- [Requirement 1] Write out the passage of the docker-importer documentation that starts with "Import data from" and goes on through "the import tasks.".
- [Requirement 2] Pick up the docker-importer documentation after its final sentence and keep writing it.
-- BEGIN Excerpt provided --
Import data from external data sources into the portal.
The docker-importer is a docker container which has functionalities for metadata import. Currently the following sources are supported:
- Wikidata
- zbMATH
- CRAN
- arXiv
- polyDB
- crossref
- Zenodo
- ORCID
The importer functionality is encapsulated within the python package mardi_importer. This package is installed in a docker environment to run cronjobs that schedule the import tasks.
The documentation for the package mardi_importer is available at:
mardi4nfdi.github.io/docker-importer
The importer interacts with the wikibase instance deployed at portal.mardi4nfdi.de using the mardiclient package.
- Imports should run at least once a day and import only new data
- The importer shall be extendable, i.e. imports from different sources should be possible
- Ideally, import operations should be switchable by configuration, i.e. without editing the program
- If an import doesn't succeeed, a rollback should be possible
Copy config/import_config.config.template to config/import_config.config and edit.
Create a local image:
docker build -t ghcr.io/mardi4nfdi/docker-importer:main .
Update portal-compose-dev.yml
or portal-compose.override.yml
in the portal-compose
folder with the appropriate volume route to link to the mardi_importer
folder, e.g.
-- END Excerpt provided --
-- BEGIN Information supplied --
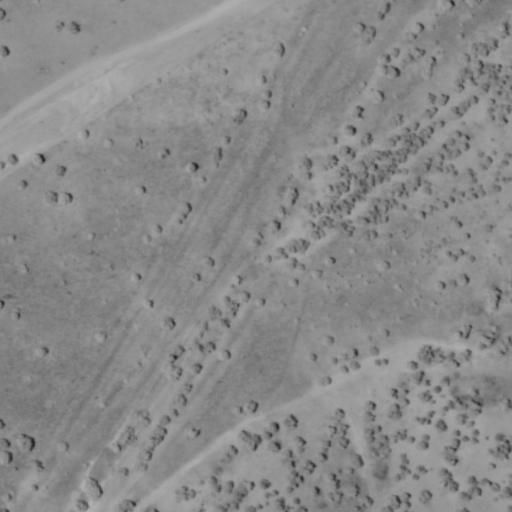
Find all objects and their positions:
road: (67, 33)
-- END Information supplied --
- [Expected output 1]
Import data from external data sources into the portal.
The docker-importer is a docker container which has functionalities for metadata import. Currently the following sources are supported:
- Wikidata
- zbMATH
- CRAN
- arXiv
- polyDB
- crossref
- Zenodo
- ORCID
The importer functionality is encapsulated within the python package mardi_importer. This package is installed in a docker environment to run cronjobs that schedule the import tasks.

- [Expected output 2]
importer:
restart: ${RESTART}
volumes:
- ../docker-importer/mardi_importer:/mardi_importer:ro
The documentation for the mardi_importer
package is updated for every push to main by running
make html
in docs/
and deploying to the gh-pages
branch.
The result is directly available at
mardi4nfdi.github.io/docker-importer
First install the requirements from requirements.txt
,
pip install -r requirements.txt
Then install the python package bundle ("mardi-importer") via
pip install -U -e .
-U
enforces reinstalling the package, with -e
modifications in
the source files are automatically taken into account.
Note: it is recommended (when not using docker) for local installations to use virtual environments.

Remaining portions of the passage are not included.